Friday, September 11, 2009

Letting go and recreating

I'm having a hard time letting go. I can't seem to let go of my "old life" and get moving in a new direction.

Over the last two years I've had to mourn the loss of some very important people and family structures. I lost my mom to breast cancer, I lost my dad to his grief, I lost the family structure as I had known it, and I lost my partner and love of my life (so I thought) to heartache.

There is an unexpected aftermath to all this. Now I find myself mourning the loss of something that hadn’t even happened yet… parts of my life. I hadn’t been able to put my finger on exactly what it was and with the help of the wonderful counselor it was pin pointed. It’s the intangibles, some of them fresher than others. The thoughts of my mom not being around to see my children and be that wonderful grandma that she would be, my dad not being the person I thought he would be in my life and preparing that I might not ever get him back, and the changes associated with the ending of the relationship.

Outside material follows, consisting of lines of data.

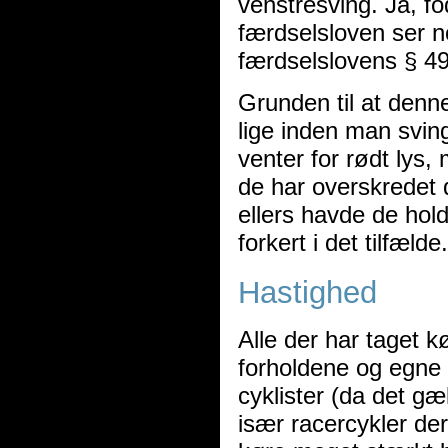
venstresving. Ja, f
færdselsloven ser n
færdselslovens § 49 
Grunden til at denn
lige inden man svin
venter for rødt lys,
de har overskredet d
ellers havde de hol
forkert i det tilfælde.
Hastighed
Alle der har taget 
forholdene og egne 
cyklister (da det gæ
især racercykler de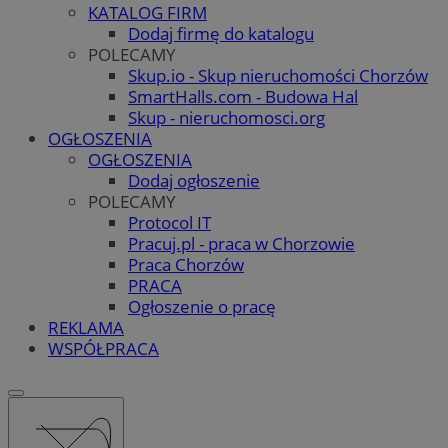
KATALOG FIRM
Dodaj firmę do katalogu
POLECAMY
Skup.io - Skup nieruchomości Chorzów
SmartHalls.com - Budowa Hal
Skup - nieruchomosci.org
OGŁOSZENIA
OGŁOSZENIA
Dodaj ogłoszenie
POLECAMY
Protocol IT
Pracuj.pl - praca w Chorzowie
Praca Chorzów
PRACA
Ogłoszenie o pracę
REKLAMA
WSPÓŁPRACA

I usually welcome change. I get bored and feel stagnant when there aren’t some changes up in the mix every couple of years but this feels different. I’ve felt overwhelmed, then eased into feeling settled again and then *bam* another hit. I was wrapping my head around how different life would be with my mom gone, but I also had a new life I was creating with the Ex. That gave me some focus. I put a lot of thought into how different life would be with him being in the military. We talked about it quite a lot, both of us wanting to make sure that I was prepared and going into this with open eyes. I had wrapped my head around the idea and committed to it. Then that all flew out the window too.

It’s been hard for me to just change gears. Plugging along and then “Oh shit, what do I do now?” The time it took me to settle into this new life, it feels like it’s going to take me just as long to let go and work on another new life. I’m not that patient!

My life has had major changes and needs reconstruction. I want to embrace this as an opportunity to recreate. I’ve been trying, I really have. I’ve taken on some new hobbies, I’ve gotten back into taking care of me with my fitness and diet and I’ve given myself permission to really be my own woman and write my own rules for my life. BUT (of course there is a but) I’m still feeling lost.

I’m holding on to the thoughts of what I no longer have. It’s harder than I thought to transition back, start on a new plan, and get moving on the implementation.

Why is it so hard to let go of a part of your life that didn’t even get the chance to materialize?

1 comments:

Crazy Shenanigans-JMO said...

Sometimes it can be really hard to keep moving forward. Just hang in there. I think you're taking steps. Sometimes it just takes a minute to get over things and the past.